At age 8, I went to live with a foster family and ate myself into a chubby youth. As a teen I experimented with bulimia and reached my lowest weight, 135 (at 5'6" I looked like skin and bones somehow). When I entered college I enjoyed the freedom of late night pizzas and pints of Ben and Jerry's every weekend. In four years I packed on about 40 pounds, be then stopped weighing. Soon after, I learned about the blood type diet and faced the news that, as a Type O, I should avoid grains and dairy. I knew the foods that made me feel good and the ones that made me feel bad, but eventually I got tired of eating strictly and when I got married three years later, I'd reached 200 lbs.
Three years later I was pregnant for the first time and weighed monthly, then weekly, at the doctor's office. I was 220 when I got pregnant, 248 the day I left the hospital with my daughter. During my pregnancy I'd managed to avoid high blood pressure and pre-diabetes, but I was plagued by an itchy red rash that spread from my scalp to the soles of my feet and lasted for months. After a few years of suffering, I was finally diagnosed with psoriasis (an auto-immune disease).
When my daughter was 4 months old, a friend approached me to join Weight Watchers (WW). Apart from my time spent purging and using diet pills in high school and my year following the blood type diet, I'd never successfully dieted. I was looking forward to losing weight but I had no idea how much my life would change.

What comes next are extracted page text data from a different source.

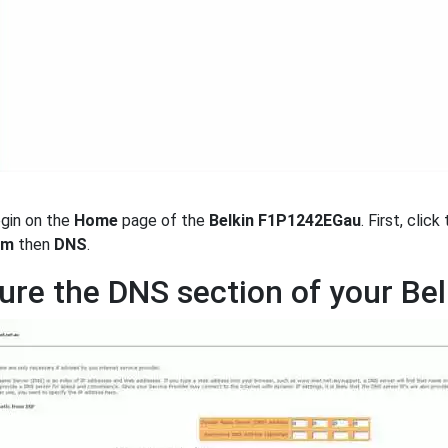
egin on the
Home
page of the
Belkin F1P1242EGau
. First, clic
em
then
DNS
.
ure the DNS section of your B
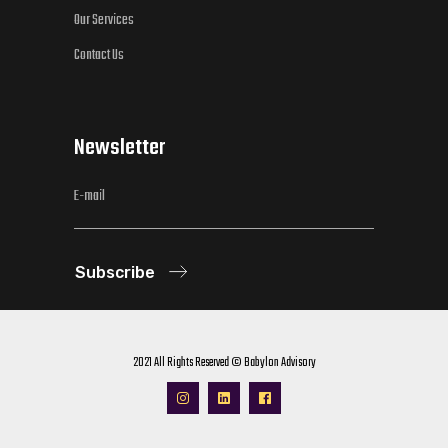
Our Services
Contact Us
Newsletter
Subscribe
2021 All Rights Reserved © Babylon Advisory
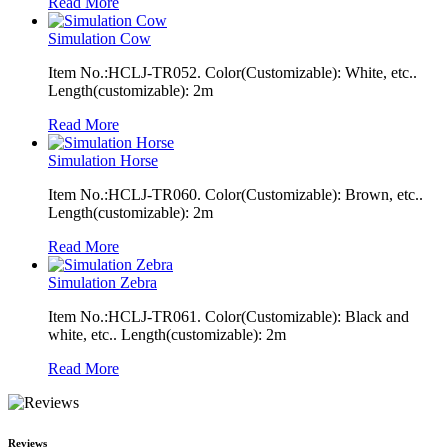
Read More
Simulation Cow
Item No.:HCLJ-TR052. Color(Customizable): White, etc..
Length(customizable): 2m
Read More
Simulation Horse
Item No.:HCLJ-TR060. Color(Customizable): Brown, etc..
Length(customizable): 2m
Read More
Simulation Zebra
Item No.:HCLJ-TR061. Color(Customizable): Black and
white, etc.. Length(customizable): 2m
Read More
Reviews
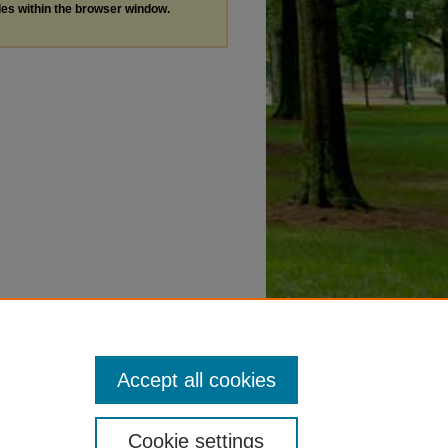
les within the browser window.
Accept all cookies
Cookie settings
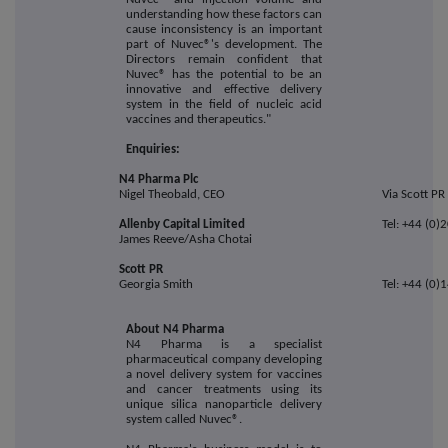
understanding how these factors can
cause inconsistency is an important
part of Nuvec®'s development. The
Directors remain confident that
Nuvec® has the potential to be an
innovative and effective delivery
system in the field of nucleic acid
vaccines and therapeutics."
Enquiries:
N4 Pharma Plc
Nigel Theobald, CEO
Via Scott PR
Allenby Capital Limited
Tel: +44 (0
James Reeve/Asha Chotai
Scott PR
Georgia Smith
Tel: +44 (0
About N4 Pharma
N4 Pharma is a specialist
pharmaceutical company developing
a novel delivery system for vaccines
and cancer treatments using its
unique silica nanoparticle delivery
system called Nuvec®.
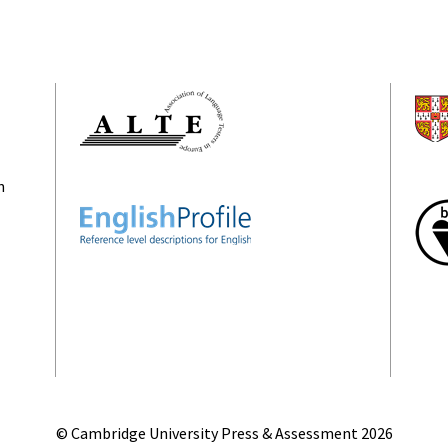
n
© Cambridge University Press & Assessment
2026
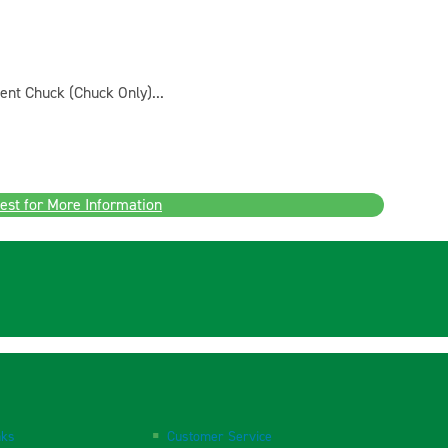
ent Chuck (Chuck Only)...
est for More Information
nks
Customer Service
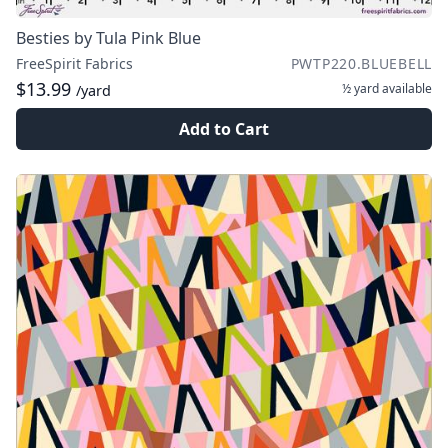
Besties by Tula Pink Blue
FreeSpirit Fabrics
PWTP220.BLUEBELL
$13.99
½ yard
available
/yard
Add to Cart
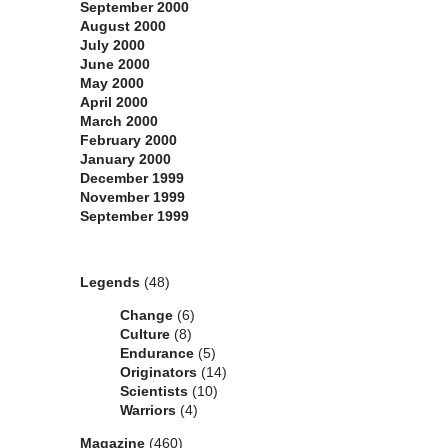
September 2000
August 2000
July 2000
June 2000
May 2000
April 2000
March 2000
February 2000
January 2000
December 1999
November 1999
September 1999
Categories
Legends
(48)
Change
(6)
Culture
(8)
Endurance
(5)
Originators
(14)
Scientists
(10)
Warriors
(4)
Magazine
(460)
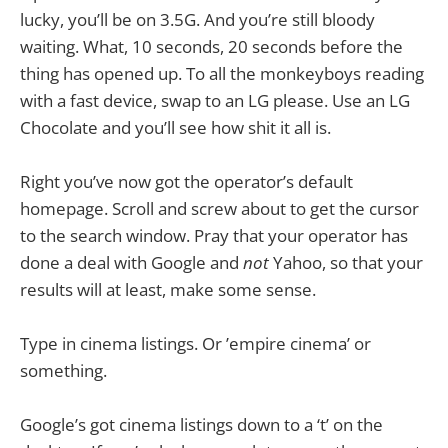
lucky, you’ll be on 3.5G. And you’re still bloody
waiting. What, 10 seconds, 20 seconds before the
thing has opened up. To all the monkeyboys reading
with a fast device, swap to an LG please. Use an LG
Chocolate and you’ll see how shit it all is.
Right you’ve now got the operator’s default
homepage. Scroll and screw about to get the cursor
to the search window. Pray that your operator has
done a deal with Google and
not
Yahoo, so that your
results will at least, make some sense.
Type in cinema listings. Or ’empire cinema’ or
something.
Google’s got cinema listings down to a ‘t’ on the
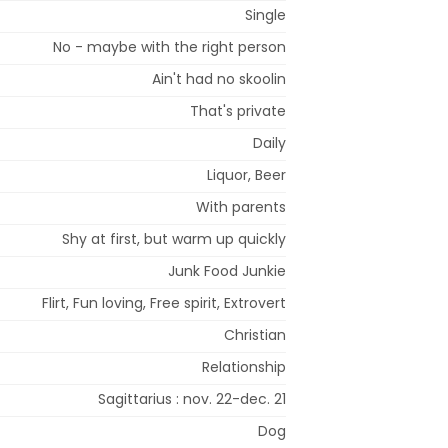
Single
No - maybe with the right person
Ain't had no skoolin
That's private
Daily
Liquor, Beer
With parents
Shy at first, but warm up quickly
Junk Food Junkie
Flirt, Fun loving, Free spirit, Extrovert
Christian
Relationship
Sagittarius : nov. 22-dec. 21
Dog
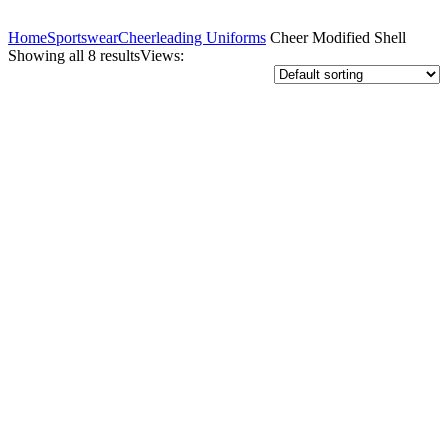
Home
Sportswear
Cheerleading Uniforms
Cheer Modified Shell
Showing all 8 results
Views:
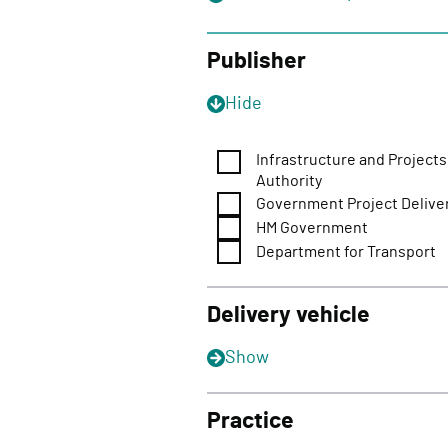
o
n
Publisher
Hide
Infrastructure and Projects
Authority
Government Project Delive
HM Government
Department for Transport
Delivery vehicle
Show
Practice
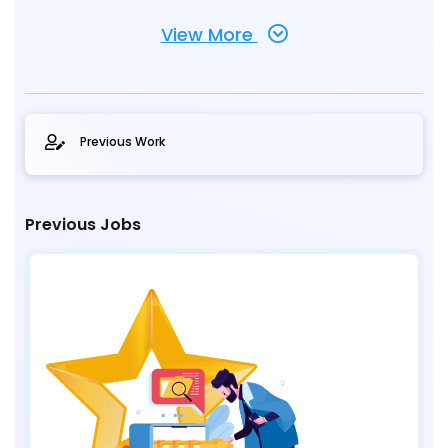
View More
Previous Work
Previous Jobs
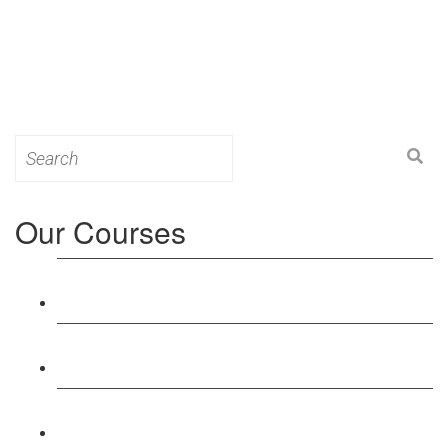
Search
for:
Our Courses
Level 3: Award in Education & Training (AET)
Course
Level 4: Certificate in Education & Training (CET)
Course
Level 5: Diploma in Education & Training (DET)
Course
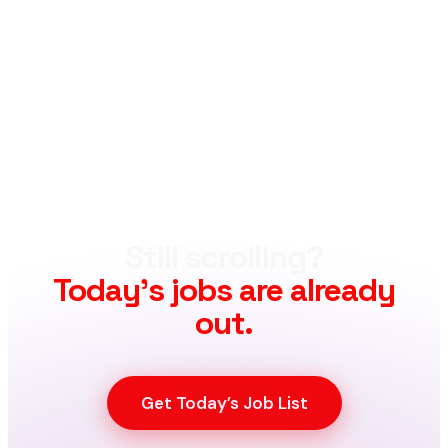
Still scrolling?
Today’s jobs are already
out.
Get Today’s Job List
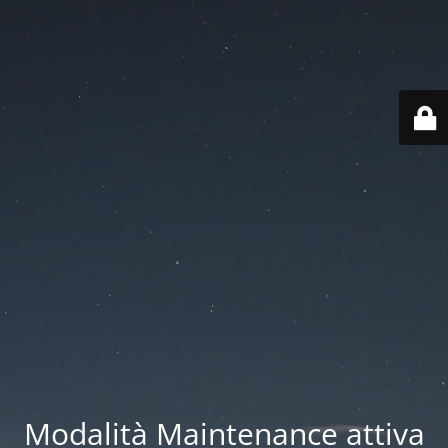
Modalità Maintenance attiva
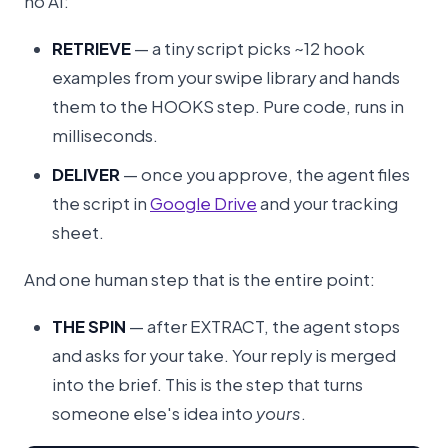
no AI:
RETRIEVE
— a tiny script picks ~12 hook
examples from your swipe library and hands
them to the HOOKS step. Pure code, runs in
milliseconds.
DELIVER
— once you approve, the agent files
the script in
Google Drive
and your tracking
sheet.
And one human step that is the entire point:
THE SPIN
— after EXTRACT, the agent stops
and asks for your take. Your reply is merged
into the brief. This is the step that turns
someone else's idea into
yours
.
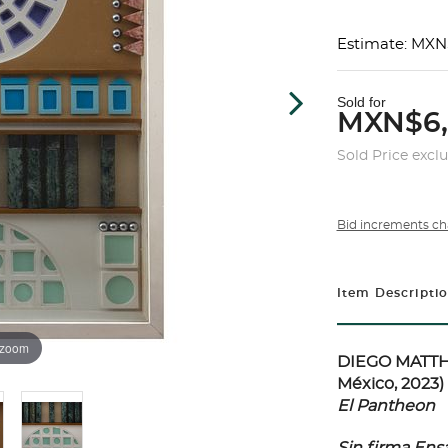
Estimate: MXN
Sold for
MXN$6
Sold Price excl
Bid increments ch
Item Descripti
 zoom
DIEGO MATTHA
México, 2023)
El Pantheon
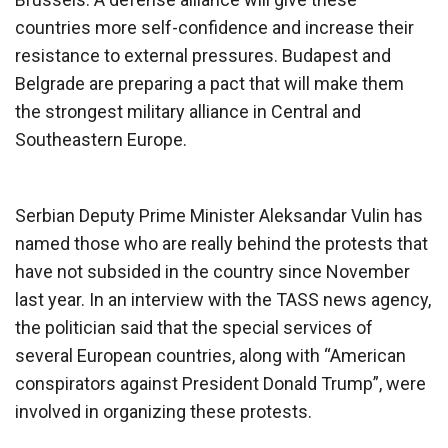
countries more self-confidence and increase their
resistance to external pressures. Budapest and
Belgrade are preparing a pact that will make them
the strongest military alliance in Central and
Southeastern Europe.
Serbian Deputy Prime Minister Aleksandar Vulin has
named those who are really behind the protests that
have not subsided in the country since November
last year. In an interview with the TASS news agency,
the politician said that the special services of
several European countries, along with “American
conspirators against President Donald Trump”, were
involved in organizing these protests.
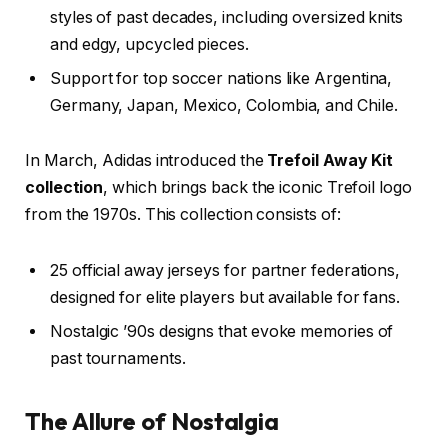
styles of past decades, including oversized knits
and edgy, upcycled pieces.
Support for top soccer nations like Argentina,
Germany, Japan, Mexico, Colombia, and Chile.
In March, Adidas introduced the
Trefoil Away Kit
collection
, which brings back the iconic Trefoil logo
from the 1970s. This collection consists of:
25 official away jerseys for partner federations,
designed for elite players but available for fans.
Nostalgic ’90s designs that evoke memories of
past tournaments.
The Allure of Nostalgia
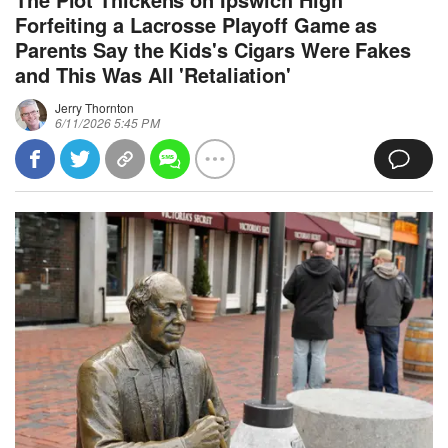
Forfeiting a Lacrosse Playoff Game as
Parents Say the Kids's Cigars Were Fakes
and This Was All 'Retaliation'
Jerry Thornton
6/11/2026 5:45 PM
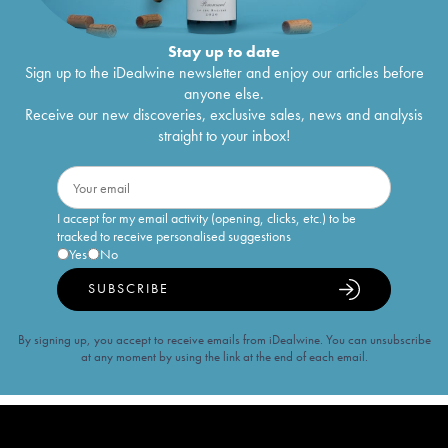
Stay up to date
Sign up to the iDealwine newsletter and enjoy our articles before
anyone else.
Receive our new discoveries, exclusive sales, news and analysis
straight to your inbox!
I accept for my email activity (opening, clicks, etc.) to be
tracked to receive personalised suggestions
Yes
No
SUBSCRIBE
By signing up, you accept to receive emails from iDealwine. You can unsubscribe
at any moment by using the link at the end of each email.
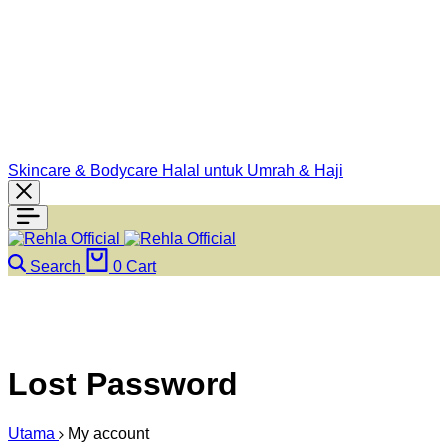
Skincare & Bodycare Halal untuk Umrah & Haji
Search
0
Cart
Lost Password
Utama
My account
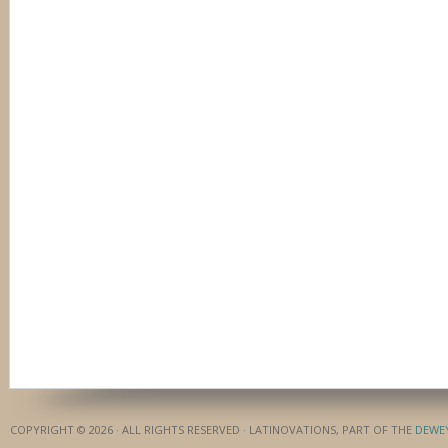
COPYRIGHT © 2026 · ALL RIGHTS RESERVED · LATINOVATIONS, PART OF THE
DEWE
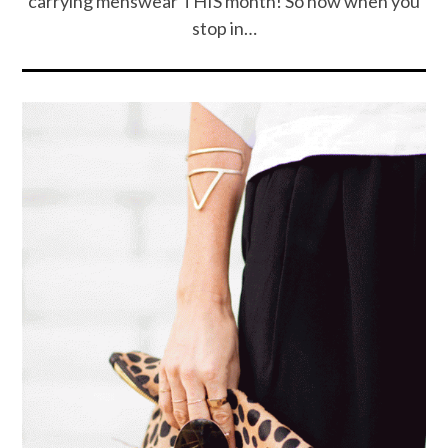
carrying menswear THIS month! So now when you
stop in…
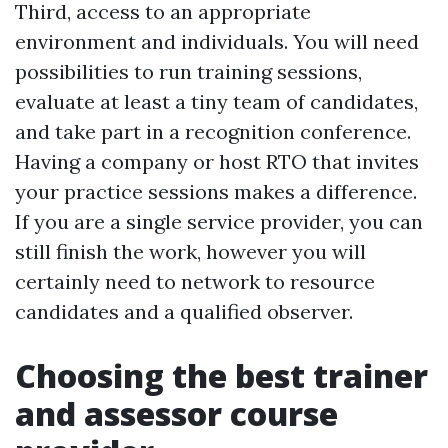
Third, access to an appropriate
environment and individuals. You will need
possibilities to run training sessions,
evaluate at least a tiny team of candidates,
and take part in a recognition conference.
Having a company or host RTO that invites
your practice sessions makes a difference.
If you are a single service provider, you can
still finish the work, however you will
certainly need to network to resource
candidates and a qualified observer.
Choosing the best trainer
and assessor course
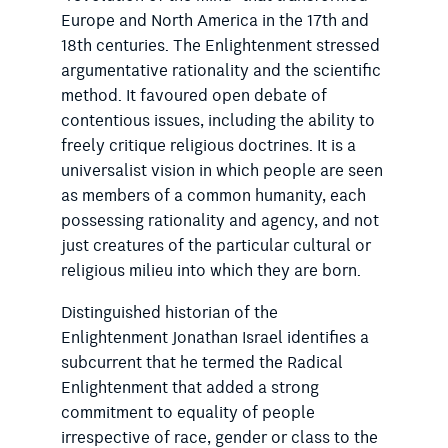
Europe and North America in the 17th and
18th centuries. The Enlightenment stressed
argumentative rationality and the scientific
method. It ­favoured open debate of
contentious issues, including the ability to
freely critique religious doctrines. It is a
universalist vision in which people are seen
as members of a common humanity, each
pos­sessing rationality and agency, and not
just creatures of the particular cultural or
religious milieu into which they are born.
Distinguished historian of the
Enlightenment Jonathan Israel identifies a
subcurrent that he termed the Radical
Enlightenment that added a strong
commitment to equality of people
irrespective of race, gender or class to the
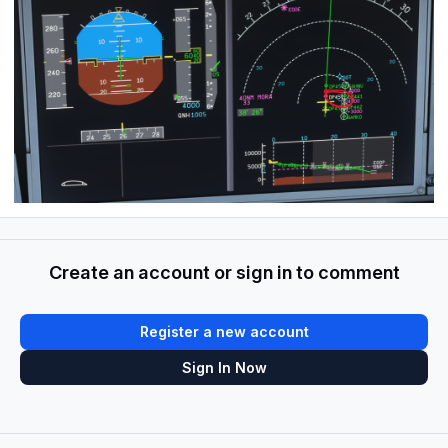
Create an account or sign in to comment
Register a new account
Sign In Now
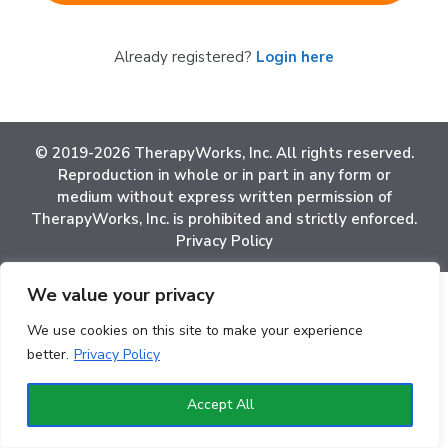
Already registered?
Login here
© 2019-2026 TherapyWorks, Inc. All rights reserved.
Reproduction in whole or in part in any form or
medium without express written permission of
TherapyWorks, Inc. is prohibited and strictly enforced.
Privacy Policy
We value your privacy
We use cookies on this site to make your experience
better.
Privacy Policy
Accept All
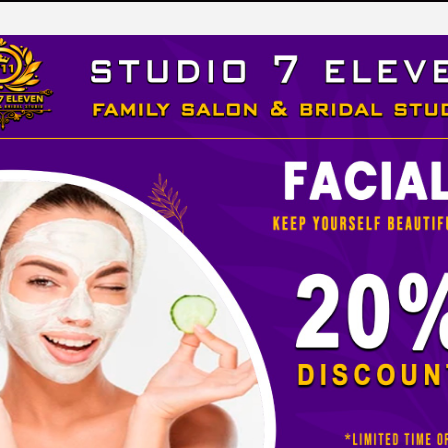
LEVEN
 STUDIO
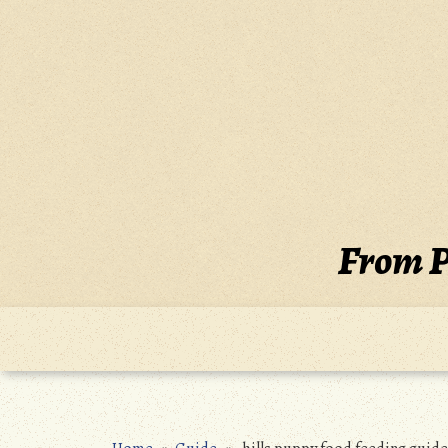
Skip
to
content
From P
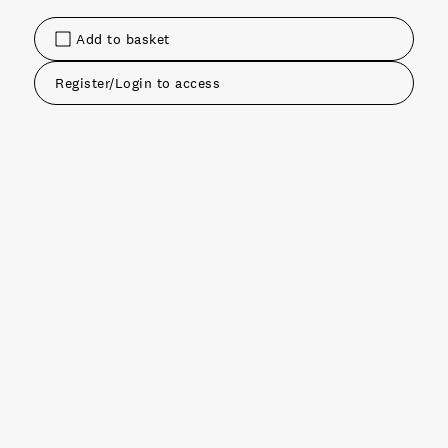
Add to basket
Register/Login to access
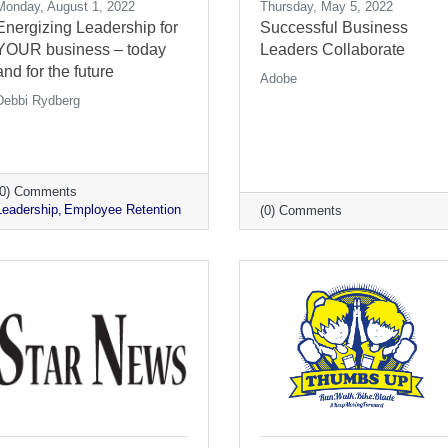
Monday, August 1, 2022
Thursday, May 5, 2022
Energizing Leadership for
Successful Business
YOUR business – today
Leaders Collaborate
and for the future
Adobe
Debbi Rydberg
(0) Comments
Leadership
Employee Retention
(0) Comments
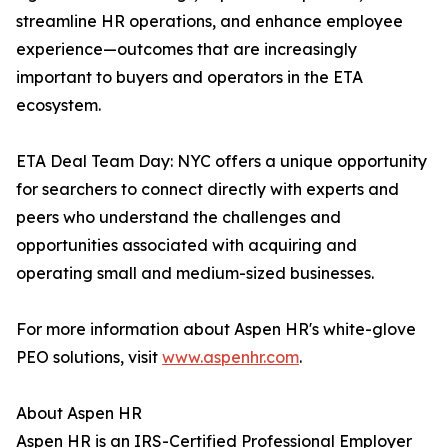
streamline HR operations, and enhance employee
experience—outcomes that are increasingly
important to buyers and operators in the ETA
ecosystem.
ETA Deal Team Day: NYC offers a unique opportunity
for searchers to connect directly with experts and
peers who understand the challenges and
opportunities associated with acquiring and
operating small and medium-sized businesses.
For more information about Aspen HR's white-glove
PEO solutions, visit
www.aspenhr.com
.
About Aspen HR
Aspen HR is an IRS-Certified Professional Employer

My first weigh-in was 220 lbs; I'd been nursing and that helped me lose some baby weight (I certainly wasn't exercising!) I enjoyed following the plan by eating what I knew I should (based on my blood type) and learning to limit portions and count points. In a year and a half I lost 50 lbs, then got tired of tracking and counting and quit WW. I kept all but 5 lbs off for a few years, then decided it was time to lose the rest.
At 175 lbs, I went back to WW in 2009. I knew how the program worked and I'd always stayed on the healthier side, mostly avoiding the packaged foods and fake sweeteners. Sometimes I was weary of dieting and would over-indulge on sugar free ice cream bars or high fiber bars. The good habit I took away was making a choice to have a delicious "real" food and avoid the fake filler foods like the flat breads and high fiber breads my friends ate. If I couldn't eat real bread, I just wouldn't bother.
I took up running (which I hated) as a means for keeping weight off. I placed first or second several times in my age range. I also dreaded that idea that I'd have to run my entire life to keep the weight off.
In a year I reached my goal weight, 150, and entered the maintenance phase. Suddenly I panicked, how could I eat normal food for the rest of my life and still maintain my weight without a lifetime of counting and measuring and weighing? Surely I'd fall off the wagon if I had to do that forever. I longed to be "normal" about food, to eat a meal without calculating calories and points values.
Two months later I read "Why We Get Fat" by Gary Taubes, then the next month I read "The Primal Blueprint" by Mark Sisson — both making a strong case for eating meat and fat (and real FOOD), avoiding foods that cause insulin resistance, and following natural hunger patterns. Suddenly I had the opportunity to go out to eat, go to a party, visit a relative, and not panic about what I could eat. Just eat meat, don't worry about the fat, and don't freak. Years of WW taught me that I could eat a regular portion of meat and not starve. I started eating the skin and fat too, just for the satisfaction and flavor, knowing the calories would sustain me.
During that year I started training for a half marathon and got married at my best adult weight, 145. I hated running six times a week and I especially hated struggling with the 5-7 lbs that lurked on the scale — how could I be burning so many calories and still gaining??
I got injured just before my race, completed the event and retired from running at 36. I figured now the weight would pile on, but I started a Zumba class with a friend three times a week to remain active. Turns out I'd been avoiding admitting that I had another problem — I'd returned to bingeing and purging (through fasting) with the stress of training. Once I was "released" from running, the urge to binge backed off some and my weight returned to 145.
A few months ago I read "Brain Over Binge" by Kathryn Hansen. I learned that the urges to binge were created by my years of extreme poverty as a child, reinforce by bulimia as a teen, then exaggerated by years of dieting and running. Since I started to recover from binge-purge, I've reached 141 lbs, just about where I actually want to be. Recovering from bulimia meant that I couldn't focus on dieting, weighing or restricting. Part of my successful weight loss during recovery is following the paleo diet which allows me to eat delicious food and remain healthy without the hyper-focus of weighing, tracking and counting anymore. I burn calories better now, so I can select an exercise I enjoy and no longer punish myself with running or training!
Other people's perception of fat and grains.
What advice (if any) would you give to someone interested in trying a carbohydrate-restricted or paleo diet? Were there any obstacles that you overcame that could help future dieters?
Go slowly, eliminate one thing at a time. Don't focus on what you can't have anymore; think of how the foods you eat nourish and improve your body.